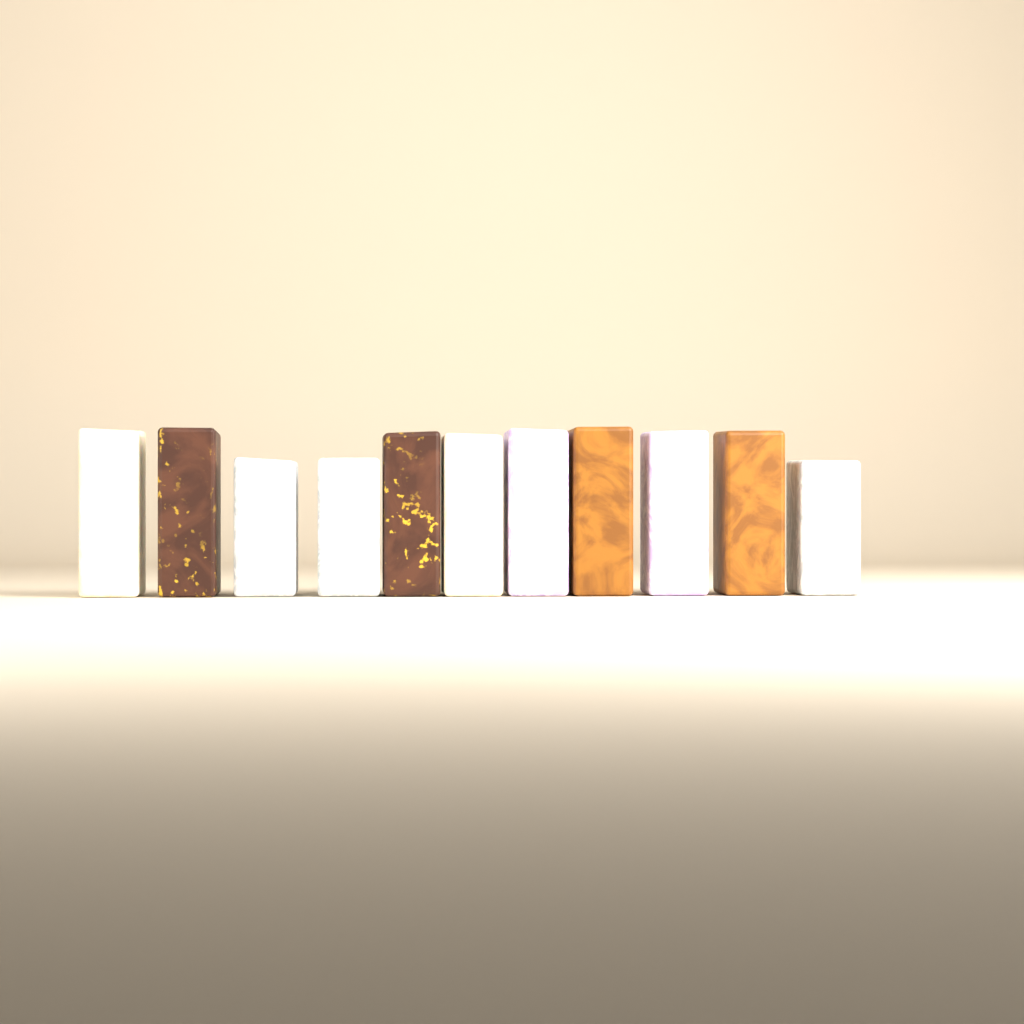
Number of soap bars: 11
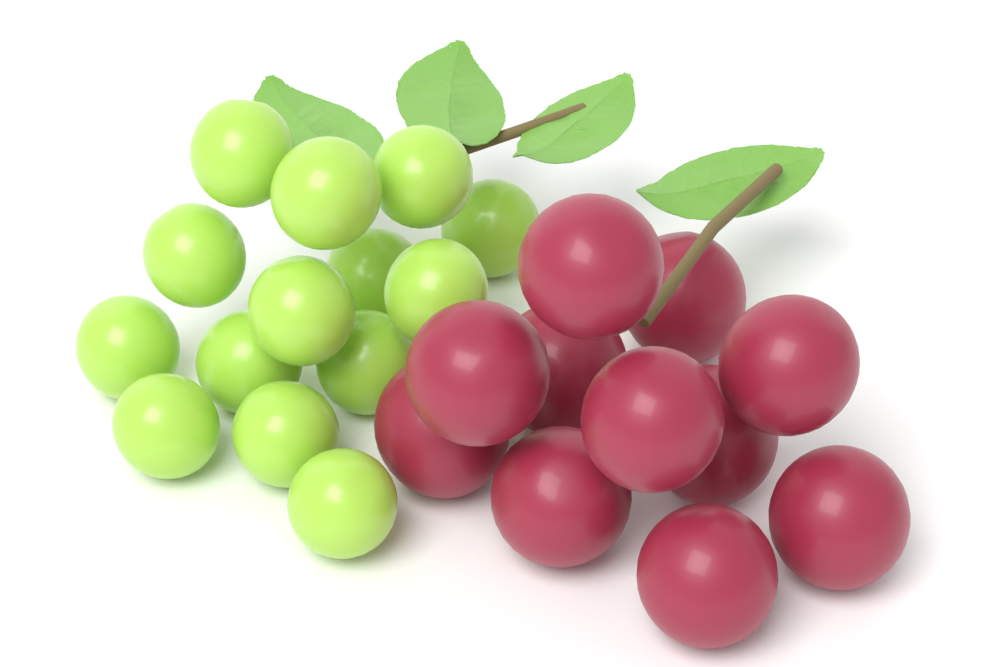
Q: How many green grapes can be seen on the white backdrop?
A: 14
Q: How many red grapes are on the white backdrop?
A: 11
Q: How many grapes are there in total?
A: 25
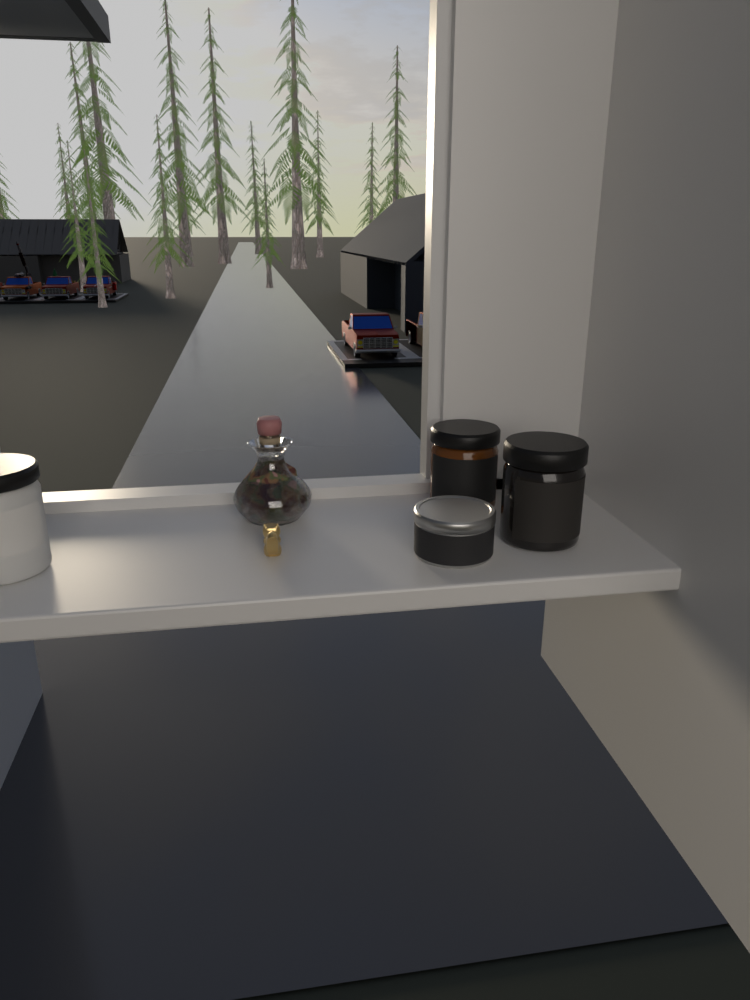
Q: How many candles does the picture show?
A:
☆ ☆ ☆ ☆ ☆ ☆ ☆
(Task prompt):
Render the entries above as a numbered list with no blank lines, and leave the pictures out.

(Solution to the exercise):
1. Number of soap bars: 11
2. Q: How many green grapes can be seen on the white backdrop?
3. A: 14
4. Q: How many red grapes are on the white backdrop?
5. A: 11
6. Q: How many grapes are there in total?
7. A: 25
8. Q: How many candles does the picture show?
9. A:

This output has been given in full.